Keyword search on "jkff": report each line of the records that contains it.

=== LISTED RECORDS ===

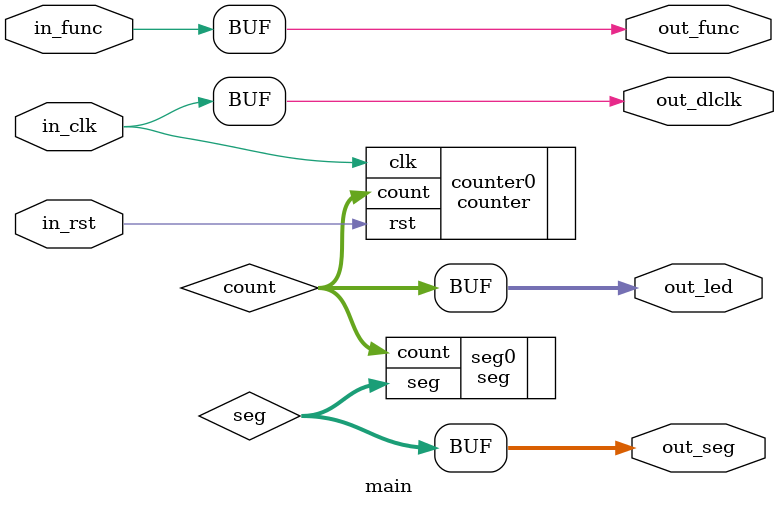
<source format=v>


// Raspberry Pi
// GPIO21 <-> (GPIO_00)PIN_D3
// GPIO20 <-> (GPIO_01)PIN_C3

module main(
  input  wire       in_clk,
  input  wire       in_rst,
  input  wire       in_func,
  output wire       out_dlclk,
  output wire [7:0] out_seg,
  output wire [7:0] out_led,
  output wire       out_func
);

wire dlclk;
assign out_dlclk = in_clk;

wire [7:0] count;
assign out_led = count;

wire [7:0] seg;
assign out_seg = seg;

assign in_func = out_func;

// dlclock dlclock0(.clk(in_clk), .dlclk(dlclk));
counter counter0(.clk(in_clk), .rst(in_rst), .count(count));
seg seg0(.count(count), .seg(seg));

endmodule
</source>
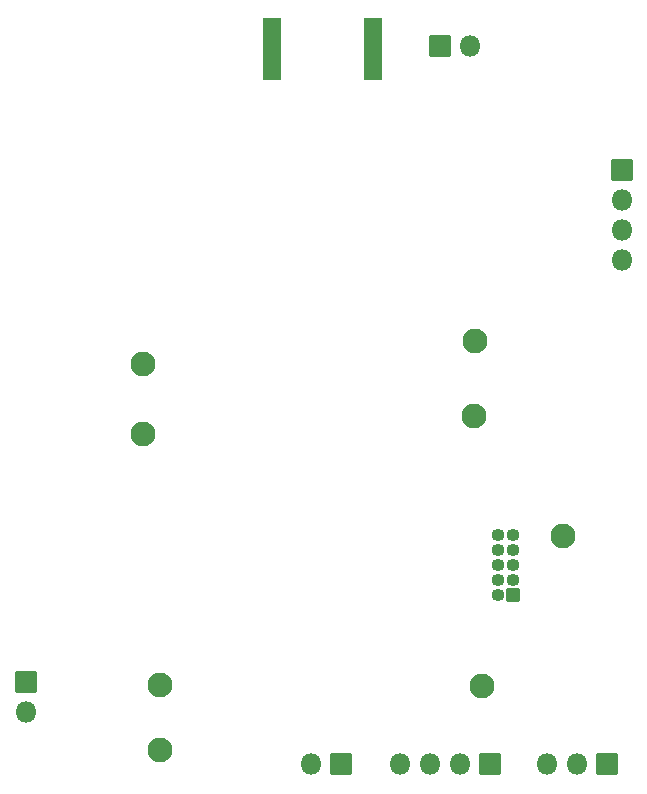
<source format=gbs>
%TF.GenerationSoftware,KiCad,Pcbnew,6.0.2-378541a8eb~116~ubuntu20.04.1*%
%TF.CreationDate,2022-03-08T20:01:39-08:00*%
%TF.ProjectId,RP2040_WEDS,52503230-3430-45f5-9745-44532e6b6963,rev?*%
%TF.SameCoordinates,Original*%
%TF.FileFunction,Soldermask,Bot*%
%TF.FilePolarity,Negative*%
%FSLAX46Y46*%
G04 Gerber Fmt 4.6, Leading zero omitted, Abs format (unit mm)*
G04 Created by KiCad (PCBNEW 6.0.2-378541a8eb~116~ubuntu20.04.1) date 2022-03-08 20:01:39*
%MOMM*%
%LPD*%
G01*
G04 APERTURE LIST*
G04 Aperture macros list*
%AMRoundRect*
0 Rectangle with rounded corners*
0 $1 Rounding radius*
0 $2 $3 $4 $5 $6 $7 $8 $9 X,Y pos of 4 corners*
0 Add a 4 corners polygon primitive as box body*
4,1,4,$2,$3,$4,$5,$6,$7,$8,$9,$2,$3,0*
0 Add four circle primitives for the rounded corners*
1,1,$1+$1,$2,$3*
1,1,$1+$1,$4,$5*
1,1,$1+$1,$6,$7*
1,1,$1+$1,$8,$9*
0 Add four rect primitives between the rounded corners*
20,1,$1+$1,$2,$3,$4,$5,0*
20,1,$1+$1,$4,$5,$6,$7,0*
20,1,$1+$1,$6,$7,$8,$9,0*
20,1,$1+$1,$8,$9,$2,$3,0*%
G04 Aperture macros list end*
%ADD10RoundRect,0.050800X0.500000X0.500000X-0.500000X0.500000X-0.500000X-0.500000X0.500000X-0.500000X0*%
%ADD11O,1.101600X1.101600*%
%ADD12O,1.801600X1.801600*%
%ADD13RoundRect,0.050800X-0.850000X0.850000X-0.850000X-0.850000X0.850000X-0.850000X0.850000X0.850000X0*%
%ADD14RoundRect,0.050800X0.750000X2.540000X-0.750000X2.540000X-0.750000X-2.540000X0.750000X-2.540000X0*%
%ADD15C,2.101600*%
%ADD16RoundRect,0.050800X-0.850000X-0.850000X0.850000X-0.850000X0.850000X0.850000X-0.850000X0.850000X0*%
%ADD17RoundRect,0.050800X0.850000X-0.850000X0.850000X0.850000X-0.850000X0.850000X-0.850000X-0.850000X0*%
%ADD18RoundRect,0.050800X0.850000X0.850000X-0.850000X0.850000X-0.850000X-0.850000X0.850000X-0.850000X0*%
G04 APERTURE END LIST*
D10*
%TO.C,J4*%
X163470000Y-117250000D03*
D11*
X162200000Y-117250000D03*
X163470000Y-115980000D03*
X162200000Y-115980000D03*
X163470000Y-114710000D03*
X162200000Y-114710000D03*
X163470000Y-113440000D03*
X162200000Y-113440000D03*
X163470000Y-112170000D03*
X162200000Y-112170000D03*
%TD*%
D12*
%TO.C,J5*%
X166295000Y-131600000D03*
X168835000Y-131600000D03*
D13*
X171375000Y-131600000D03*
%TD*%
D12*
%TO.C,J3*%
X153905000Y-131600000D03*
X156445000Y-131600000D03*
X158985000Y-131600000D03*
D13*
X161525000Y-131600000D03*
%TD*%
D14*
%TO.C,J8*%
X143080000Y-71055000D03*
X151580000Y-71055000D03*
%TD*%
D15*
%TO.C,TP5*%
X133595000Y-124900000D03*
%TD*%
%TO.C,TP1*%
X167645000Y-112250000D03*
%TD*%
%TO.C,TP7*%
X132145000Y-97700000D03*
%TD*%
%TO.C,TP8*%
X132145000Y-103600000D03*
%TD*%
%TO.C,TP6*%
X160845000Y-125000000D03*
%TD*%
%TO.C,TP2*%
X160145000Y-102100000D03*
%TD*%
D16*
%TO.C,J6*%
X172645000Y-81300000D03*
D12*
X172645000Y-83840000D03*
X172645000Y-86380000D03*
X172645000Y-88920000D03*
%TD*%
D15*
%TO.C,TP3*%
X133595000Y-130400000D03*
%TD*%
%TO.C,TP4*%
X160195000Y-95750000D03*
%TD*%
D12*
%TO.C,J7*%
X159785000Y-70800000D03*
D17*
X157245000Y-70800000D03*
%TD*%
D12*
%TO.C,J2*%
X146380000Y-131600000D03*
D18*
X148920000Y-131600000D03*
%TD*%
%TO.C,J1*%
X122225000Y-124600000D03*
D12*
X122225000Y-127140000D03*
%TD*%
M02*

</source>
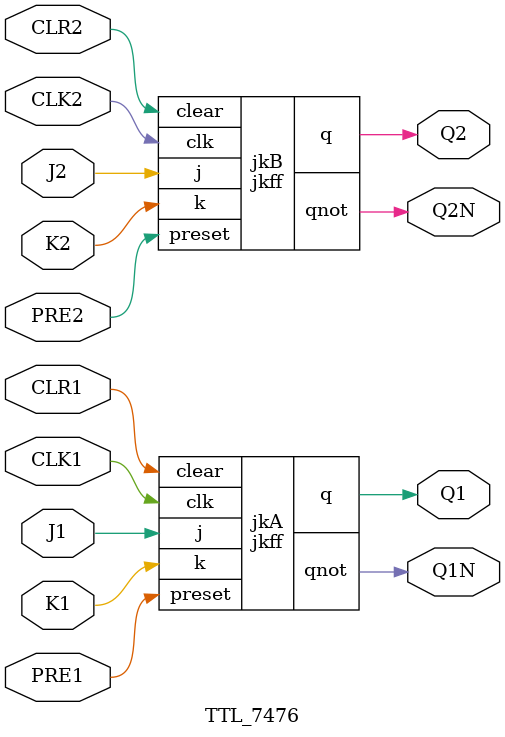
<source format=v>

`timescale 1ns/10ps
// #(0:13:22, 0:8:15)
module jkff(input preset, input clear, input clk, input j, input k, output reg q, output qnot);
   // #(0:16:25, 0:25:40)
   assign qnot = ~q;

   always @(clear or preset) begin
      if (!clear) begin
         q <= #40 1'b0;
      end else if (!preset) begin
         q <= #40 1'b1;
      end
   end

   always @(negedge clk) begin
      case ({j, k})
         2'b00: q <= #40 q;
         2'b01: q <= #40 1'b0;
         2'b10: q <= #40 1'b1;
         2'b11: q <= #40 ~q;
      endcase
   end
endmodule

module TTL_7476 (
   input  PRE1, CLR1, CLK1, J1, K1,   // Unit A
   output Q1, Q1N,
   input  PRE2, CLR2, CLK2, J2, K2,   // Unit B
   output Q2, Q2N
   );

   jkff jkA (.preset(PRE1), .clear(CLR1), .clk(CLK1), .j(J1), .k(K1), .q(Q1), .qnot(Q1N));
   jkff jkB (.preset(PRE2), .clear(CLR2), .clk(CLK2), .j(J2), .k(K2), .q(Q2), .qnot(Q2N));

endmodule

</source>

===
=== LISTED RECORDS ===

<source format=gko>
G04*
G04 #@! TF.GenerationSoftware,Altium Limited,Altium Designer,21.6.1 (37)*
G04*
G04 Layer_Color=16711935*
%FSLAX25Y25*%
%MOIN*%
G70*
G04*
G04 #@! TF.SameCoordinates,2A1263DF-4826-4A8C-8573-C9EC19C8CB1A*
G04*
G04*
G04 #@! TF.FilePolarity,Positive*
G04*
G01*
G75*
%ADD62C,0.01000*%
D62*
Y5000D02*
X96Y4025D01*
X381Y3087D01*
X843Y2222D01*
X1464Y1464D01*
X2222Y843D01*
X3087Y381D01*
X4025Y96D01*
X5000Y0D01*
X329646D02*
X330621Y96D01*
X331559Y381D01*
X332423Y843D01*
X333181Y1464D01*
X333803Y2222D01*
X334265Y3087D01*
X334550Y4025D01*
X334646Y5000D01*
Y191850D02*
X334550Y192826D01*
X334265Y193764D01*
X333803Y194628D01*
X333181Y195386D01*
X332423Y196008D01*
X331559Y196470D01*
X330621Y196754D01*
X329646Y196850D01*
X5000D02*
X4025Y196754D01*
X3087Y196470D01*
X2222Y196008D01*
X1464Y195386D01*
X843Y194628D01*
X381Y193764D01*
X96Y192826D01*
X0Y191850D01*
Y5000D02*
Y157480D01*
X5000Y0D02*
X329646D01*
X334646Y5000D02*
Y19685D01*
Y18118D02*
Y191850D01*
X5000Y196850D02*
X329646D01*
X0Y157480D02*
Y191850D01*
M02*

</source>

===

FINISHED TASK
module jkff(input preset, input clear, input clk, input j, input k, output reg q, output qnot);
   jkff jkA (.preset(PRE1), .clear(CLR1), .clk(CLK1), .j(J1), .k(K1), .q(Q1), .qnot(Q1N));
   jkff jkB (.preset(PRE2), .clear(CLR2), .clk(CLK2), .j(J2), .k(K2), .q(Q2), .qnot(Q2N));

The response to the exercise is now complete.